## TASK 1:
According to the satellite dish forum thread, to which satellite location has roughly half of the HD content been moved?
## TASK 2:
Rewrite the paragraph beginning "Got it, so 129 is still the way to go" from the satellite dish forum thread more briefly, keeping its main facts.
## TASK 3:
From the satellite dish forum thread, transcribe the passage between "I tried switching" and "(Jan 30, 2011)", inclusive.

## SOURCE TEXT:
┌──
# is everything from 129 on 61.5?



## chriscpmtmp (May 13, 2006)

I tried switching to my old 61.5 while they fix 129, but it doesn't seem to pick up anything. Originally I needed 129 for FSN detroit, but I thought even that moved over. Now I don't get ESPN2, or anything but the base showtime, so I think 61.5 isn't getting much.

Any ideas? I'll probably just switch back to 129 when they fix it. That is a weak on the ground install that has always been trouble though. My 61.5 is more solid. 

I missed Verlander last night!


----------



## gtal98 (Jan 30, 2011)

No 61.5 is not a mirror image of 129 anymore. Roughly half of the HD stuff has been moved over to 72.7, so to get HD from EA you really need both sats now.


----------



## chriscpmtmp (May 13, 2006)

Got it, so 129 is still the way to go. I should post my install of that dish. The roof catches the trees, but going to the very back of the yard (like 100 feet back or so) gets me a better angle over the house. Chris


----------



## chriscpmtmp (May 13, 2006)

Here are some shots of that install. The Dish installer said it wasn't possible. I like solving impossible problems! It tracks over the top of the highest tree in the picture. The view of from just above the dish.


----------



## scooper (Apr 22, 2002)

You might need to be concerned about the branches hanging DOWN closer in....

I'd check it again when there is snow on them.


----------



## P Smith (Jul 25, 2002)

Then he could use the squirrel hose .


----------



## satcrazy (Mar 16, 2011)

chriscpmtmp said:


> Here are some shots of that install. The Dish installer said it wasn't possible. I like solving impossible problems! It tracks over the top of the highest tree in the picture. The view of from just above the dish.


Love the camo.

I live in NW Pa.

I know about serious snowfall.

What is your plan for that?


----------



## P Smith (Jul 25, 2002)

satcrazy said:


> Love the camo.
> 
> I live in NW Pa.
> 
> ...


[You don't need to quote his pictures - we can see those perfectly in OP post]

After snowfall, he will re-paint the dish to white color. No worry.


----------



## satcrazy (Mar 16, 2011)

seriously,

I like the camo. Much better than ugly grey.

I've seen some very creative artwork on sat dishes, I give credit where it is due.


----------



## P Smith (Jul 25, 2002)

Any chance to edit your own post ? satcrazy ?


----------
└──
(Dataset records)
┌──
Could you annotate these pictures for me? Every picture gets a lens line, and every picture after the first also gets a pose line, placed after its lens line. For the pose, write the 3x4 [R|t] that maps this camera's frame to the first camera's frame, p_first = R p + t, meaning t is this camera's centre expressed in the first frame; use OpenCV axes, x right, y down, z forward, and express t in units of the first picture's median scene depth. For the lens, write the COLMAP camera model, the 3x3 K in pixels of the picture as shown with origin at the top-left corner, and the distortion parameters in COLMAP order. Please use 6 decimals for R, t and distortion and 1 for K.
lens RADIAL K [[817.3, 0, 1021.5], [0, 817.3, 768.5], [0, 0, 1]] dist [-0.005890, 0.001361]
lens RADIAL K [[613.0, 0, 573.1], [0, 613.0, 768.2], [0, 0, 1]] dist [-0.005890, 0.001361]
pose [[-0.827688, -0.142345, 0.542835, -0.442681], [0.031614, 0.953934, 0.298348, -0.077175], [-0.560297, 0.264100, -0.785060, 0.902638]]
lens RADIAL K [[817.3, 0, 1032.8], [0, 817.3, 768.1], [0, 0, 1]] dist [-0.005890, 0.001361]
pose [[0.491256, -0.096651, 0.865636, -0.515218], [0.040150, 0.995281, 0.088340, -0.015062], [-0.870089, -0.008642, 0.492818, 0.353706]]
└──
## RESPONSE AREA 1:
To 72.7.

## RESPONSE AREA 2:
129 remains the better option, and the poster may share photos of that dish installation. Trees block the view from the roof, but placing the dish at the far back of the yard, about 100 feet back, gives a better angle over the house.

## RESPONSE AREA 3:
I tried switching to my old 61.5 while they fix 129, but it doesn't seem to pick up anything. Originally I needed 129 for FSN detroit, but I thought even that moved over. Now I don't get ESPN2, or anything but the base showtime, so I think 61.5 isn't getting much.

Any ideas? I'll probably just switch back to 129 when they fix it. That is a weak on the ground install that has always been trouble though. My 61.5 is more solid. 

I missed Verlander last night!


----------



## gtal98 (Jan 30, 2011)